*** Block opens ***
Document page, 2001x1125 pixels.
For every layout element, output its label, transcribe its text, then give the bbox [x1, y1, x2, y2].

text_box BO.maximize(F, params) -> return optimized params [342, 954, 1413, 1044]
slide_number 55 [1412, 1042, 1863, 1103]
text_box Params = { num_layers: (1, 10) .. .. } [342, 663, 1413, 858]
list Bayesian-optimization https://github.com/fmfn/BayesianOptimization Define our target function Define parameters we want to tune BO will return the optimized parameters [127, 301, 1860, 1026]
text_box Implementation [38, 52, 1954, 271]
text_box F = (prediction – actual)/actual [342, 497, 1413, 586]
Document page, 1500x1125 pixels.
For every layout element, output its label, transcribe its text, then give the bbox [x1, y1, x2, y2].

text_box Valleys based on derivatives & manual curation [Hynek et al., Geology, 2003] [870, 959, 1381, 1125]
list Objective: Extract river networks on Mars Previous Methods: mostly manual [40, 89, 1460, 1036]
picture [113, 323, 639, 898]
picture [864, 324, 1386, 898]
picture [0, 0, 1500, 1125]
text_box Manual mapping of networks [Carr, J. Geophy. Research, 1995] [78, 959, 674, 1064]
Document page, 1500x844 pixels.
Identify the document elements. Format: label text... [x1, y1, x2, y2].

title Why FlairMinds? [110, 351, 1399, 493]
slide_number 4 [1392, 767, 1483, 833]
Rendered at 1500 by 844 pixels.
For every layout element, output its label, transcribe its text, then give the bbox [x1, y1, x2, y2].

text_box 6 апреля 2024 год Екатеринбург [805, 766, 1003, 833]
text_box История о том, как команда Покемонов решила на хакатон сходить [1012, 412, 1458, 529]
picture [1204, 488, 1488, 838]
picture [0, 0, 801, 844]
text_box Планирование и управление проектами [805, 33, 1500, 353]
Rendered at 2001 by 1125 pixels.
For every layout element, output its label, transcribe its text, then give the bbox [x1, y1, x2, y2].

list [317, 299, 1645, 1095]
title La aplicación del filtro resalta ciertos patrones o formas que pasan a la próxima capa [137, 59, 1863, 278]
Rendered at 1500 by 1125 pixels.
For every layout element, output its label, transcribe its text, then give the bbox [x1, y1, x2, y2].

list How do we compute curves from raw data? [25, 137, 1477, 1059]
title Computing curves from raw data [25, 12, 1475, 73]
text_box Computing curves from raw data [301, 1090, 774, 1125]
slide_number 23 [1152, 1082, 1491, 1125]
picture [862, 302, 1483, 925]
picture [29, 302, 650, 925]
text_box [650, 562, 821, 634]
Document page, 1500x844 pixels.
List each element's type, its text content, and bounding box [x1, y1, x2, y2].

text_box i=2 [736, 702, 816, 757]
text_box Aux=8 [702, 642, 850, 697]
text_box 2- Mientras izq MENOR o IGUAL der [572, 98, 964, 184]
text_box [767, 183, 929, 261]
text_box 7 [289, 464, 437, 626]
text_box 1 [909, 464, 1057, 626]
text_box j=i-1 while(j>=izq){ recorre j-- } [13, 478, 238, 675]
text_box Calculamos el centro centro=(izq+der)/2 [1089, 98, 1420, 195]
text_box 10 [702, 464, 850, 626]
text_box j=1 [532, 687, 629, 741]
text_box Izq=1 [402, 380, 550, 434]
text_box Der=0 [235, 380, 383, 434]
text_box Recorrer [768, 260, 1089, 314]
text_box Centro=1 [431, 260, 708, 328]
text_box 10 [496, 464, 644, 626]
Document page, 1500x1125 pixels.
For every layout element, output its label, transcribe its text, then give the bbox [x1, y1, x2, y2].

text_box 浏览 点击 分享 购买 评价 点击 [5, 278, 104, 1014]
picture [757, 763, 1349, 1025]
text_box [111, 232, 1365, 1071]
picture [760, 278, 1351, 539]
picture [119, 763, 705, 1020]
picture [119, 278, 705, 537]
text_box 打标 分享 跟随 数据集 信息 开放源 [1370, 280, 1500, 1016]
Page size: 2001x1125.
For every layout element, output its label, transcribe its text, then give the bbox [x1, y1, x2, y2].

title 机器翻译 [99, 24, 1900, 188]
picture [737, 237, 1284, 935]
*** Block closes ***
*Task requirements:*
In the listing above, the lines from the one containing "Rendered at 1500 by 844 pixels." through the one containing "Rendered at 2001 by 1125 pixels." must be set down exactly, with no other lines.

*Exercise result:*
Rendered at 1500 by 844 pixels.
For every layout element, output its label, transcribe its text, then give the bbox [x1, y1, x2, y2].

text_box 6 апреля 2024 год Екатеринбург [805, 766, 1003, 833]
text_box История о том, как команда Покемонов решила на хакатон сходить [1012, 412, 1458, 529]
picture [1204, 488, 1488, 838]
picture [0, 0, 801, 844]
text_box Планирование и управление проектами [805, 33, 1500, 353]
Rendered at 2001 by 1125 pixels.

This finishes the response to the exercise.